I have been trying to study The Cotangent bundle from An introduction to smooth manifolds by John M Lee. I have been struck at a specific point in the Diffeomorphism Invariance of the integral. The proposition is given below.
Let $\omega$ be a smooth covector field on the compact interval $[a,b] \subseteq \mathbb{R} $. If $\varphi : [c,d] \to [a,b]$ is an increasing diffeomorphism, then
$$ \int_c^d \varphi ^ * \omega = \int_a^b \omega $$
The proof starts by giving the coordinate expression for $\varphi ^ * \omega$ as
$$ (\varphi ^ * \omega)_s = \mathit{f}(\varphi(\mathit(s))\varphi'(\mathit{s})ds $$
Where $ \omega(t)=f(t)\,dt$ for some smooth function $ f:[a,b]\to \mathbb{R}$, and $\mathit{t}$ is the standard coordinate on $[a,b]$, and $\mathit{s}$ is the standard coordinate on $[c,d]$.
I have been able to work out that
$$ (\varphi ^ * \omega)=(\mathit{f} \circ \varphi) d(t \circ \varphi) $$
From this I am unable to reach the coordinate expression for $(\varphi ^ * \omega)_s$. Please help me by showing how the coordinate expression is arrived at.

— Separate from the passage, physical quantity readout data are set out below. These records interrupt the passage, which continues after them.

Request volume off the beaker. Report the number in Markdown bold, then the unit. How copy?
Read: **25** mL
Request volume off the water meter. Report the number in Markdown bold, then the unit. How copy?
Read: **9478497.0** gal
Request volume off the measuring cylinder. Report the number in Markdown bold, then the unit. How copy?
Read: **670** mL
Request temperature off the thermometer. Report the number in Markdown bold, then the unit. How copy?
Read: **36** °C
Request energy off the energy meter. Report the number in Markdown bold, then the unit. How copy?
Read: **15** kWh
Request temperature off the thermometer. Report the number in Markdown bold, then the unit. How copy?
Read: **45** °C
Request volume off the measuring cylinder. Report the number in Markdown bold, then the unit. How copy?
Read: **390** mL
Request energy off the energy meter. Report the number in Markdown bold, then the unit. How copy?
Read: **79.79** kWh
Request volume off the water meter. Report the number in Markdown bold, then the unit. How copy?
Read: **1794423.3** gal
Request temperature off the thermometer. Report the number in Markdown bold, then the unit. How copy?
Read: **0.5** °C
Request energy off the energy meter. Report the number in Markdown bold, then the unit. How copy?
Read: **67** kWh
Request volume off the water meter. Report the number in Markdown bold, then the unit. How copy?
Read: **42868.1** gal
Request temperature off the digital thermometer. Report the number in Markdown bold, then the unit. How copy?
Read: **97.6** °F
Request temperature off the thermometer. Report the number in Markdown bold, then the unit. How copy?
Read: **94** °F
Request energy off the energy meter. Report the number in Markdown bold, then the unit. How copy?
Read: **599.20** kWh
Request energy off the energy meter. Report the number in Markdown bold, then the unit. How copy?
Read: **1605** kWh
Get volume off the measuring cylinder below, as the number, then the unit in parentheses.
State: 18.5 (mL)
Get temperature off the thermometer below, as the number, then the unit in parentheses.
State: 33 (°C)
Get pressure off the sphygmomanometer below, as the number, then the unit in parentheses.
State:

The expression $f \circ \varphi$ is literally the same as the function $f(\varphi(s))$.
Now for the second part: the $d(t \circ \varphi)$. The function $t \circ \varphi$ means apply the function $\varphi$, and then take the $t$-coordinate of the result. Since everything is 1-dimensional, "taking the $t$-coordinate" is kind of silly. It's kind of assumed from your notation that $\varphi$ takes the $s$-coordinate to the $t$-coordinate, so $t \circ \varphi$ might as well just be written as $\varphi$, and the meaning would be the same.
So $d(t \circ \varphi)$ is pretty much just $d\varphi$, which is $\varphi'(s) ds$.